SUPPLIED INFORMATION:
————
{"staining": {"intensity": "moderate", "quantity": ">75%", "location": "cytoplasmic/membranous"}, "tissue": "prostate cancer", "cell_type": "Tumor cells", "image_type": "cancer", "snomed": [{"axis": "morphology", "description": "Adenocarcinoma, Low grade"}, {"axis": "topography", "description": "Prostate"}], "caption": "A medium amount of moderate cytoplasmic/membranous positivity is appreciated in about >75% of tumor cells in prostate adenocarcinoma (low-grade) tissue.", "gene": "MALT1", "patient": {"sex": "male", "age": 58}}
————
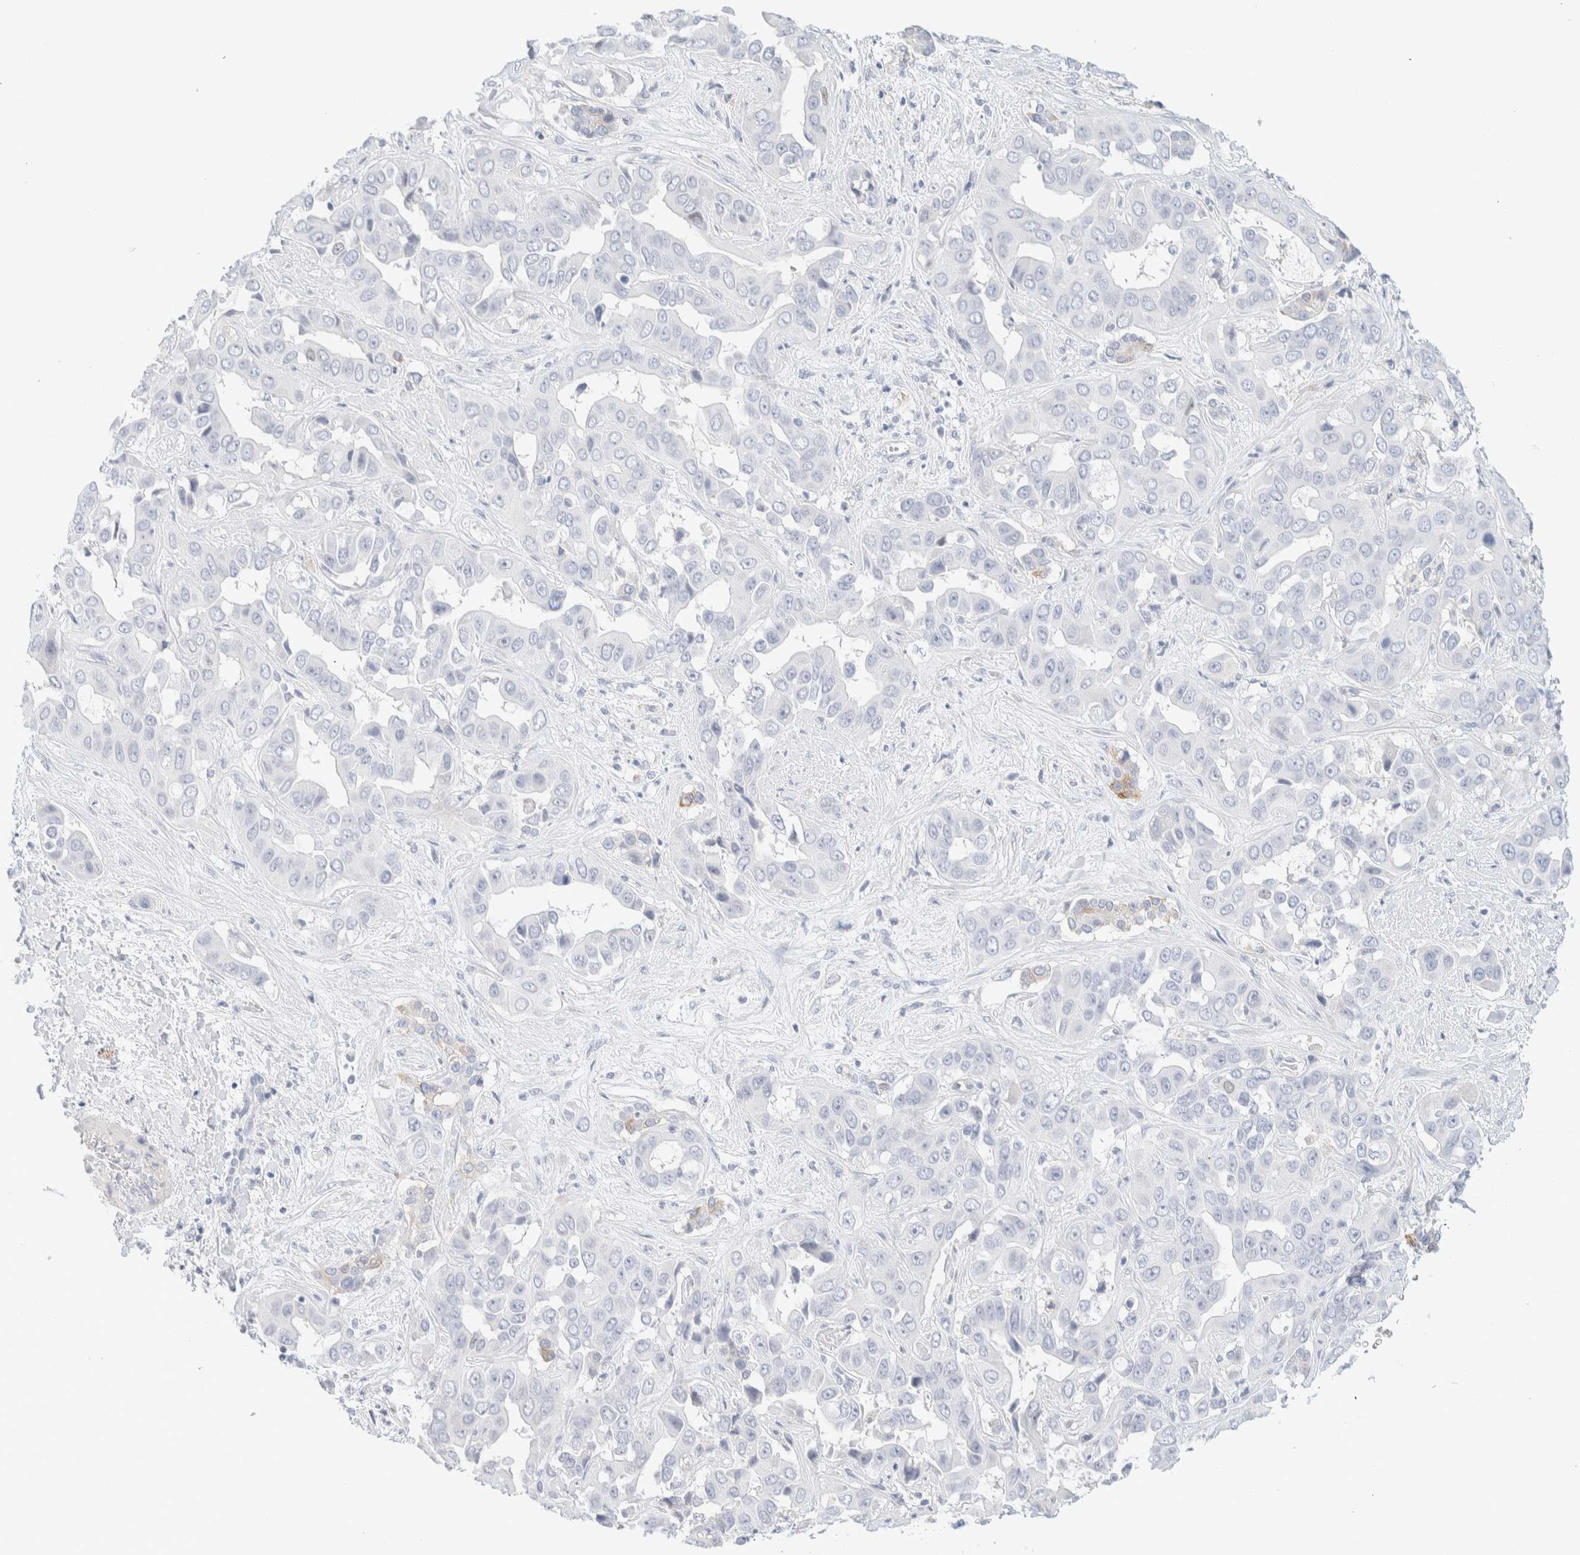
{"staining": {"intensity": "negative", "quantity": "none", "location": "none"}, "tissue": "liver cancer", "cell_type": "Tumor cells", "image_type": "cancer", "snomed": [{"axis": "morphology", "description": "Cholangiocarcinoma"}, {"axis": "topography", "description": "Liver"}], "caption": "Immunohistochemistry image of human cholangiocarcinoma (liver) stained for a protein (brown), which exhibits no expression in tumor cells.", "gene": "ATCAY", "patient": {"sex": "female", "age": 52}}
————
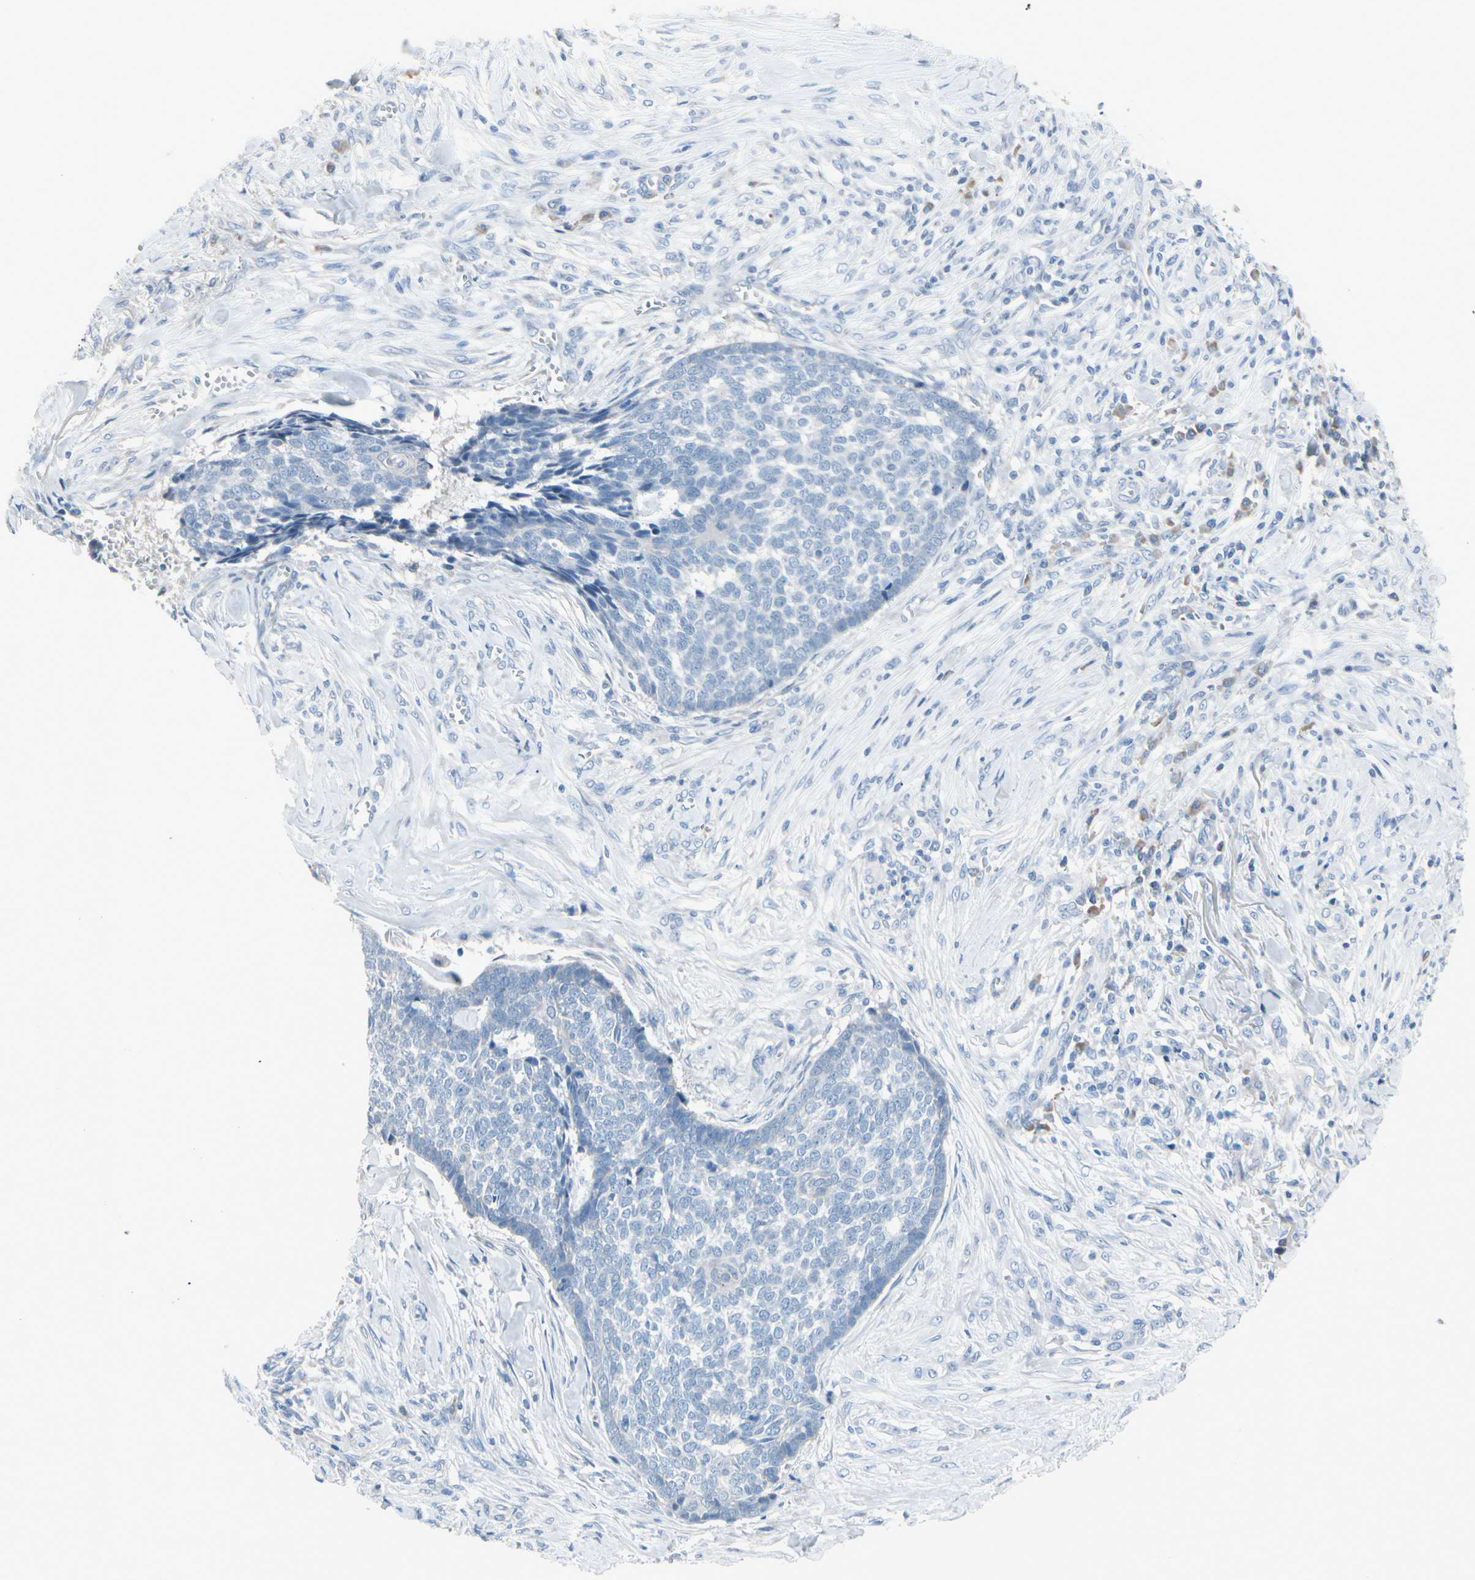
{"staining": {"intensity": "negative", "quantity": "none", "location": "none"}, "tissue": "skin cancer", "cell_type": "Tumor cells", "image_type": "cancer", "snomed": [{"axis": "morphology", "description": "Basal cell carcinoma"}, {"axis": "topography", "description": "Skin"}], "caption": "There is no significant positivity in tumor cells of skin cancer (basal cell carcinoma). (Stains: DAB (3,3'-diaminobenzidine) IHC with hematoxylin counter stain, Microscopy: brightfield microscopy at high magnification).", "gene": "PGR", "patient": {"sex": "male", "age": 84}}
————
WHAT TO DO:
Search the entries above for the word "negative", and copy every line where it occurs.

SOLUTION TO THIS TASK:
{"staining": {"intensity": "negative", "quantity": "none", "location": "none"}, "tissue": "liver cancer", "cell_type": "Tumor cells", "image_type": "cancer", "snomed": [{"axis": "morphology", "description": "Cholangiocarcinoma"}, {"axis": "topography", "description": "Liver"}], "caption": "Immunohistochemistry image of human cholangiocarcinoma (liver) stained for a protein (brown), which exhibits no expression in tumor cells.", "gene": "ATCAY", "patient": {"sex": "female", "age": 52}}
{"staining": {"intensity": "negative", "quantity": "none", "location": "none"}, "tissue": "skin cancer", "cell_type": "Tumor cells", "image_type": "cancer", "snomed": [{"axis": "morphology", "description": "Basal cell carcinoma"}, {"axis": "topography", "description": "Skin"}], "caption": "There is no significant positivity in tumor cells of skin cancer (basal cell carcinoma). (Stains: DAB (3,3'-diaminobenzidine) IHC with hematoxylin counter stain, Microscopy: brightfield microscopy at high magnification).", "gene": "PGR", "patient": {"sex": "male", "age": 84}}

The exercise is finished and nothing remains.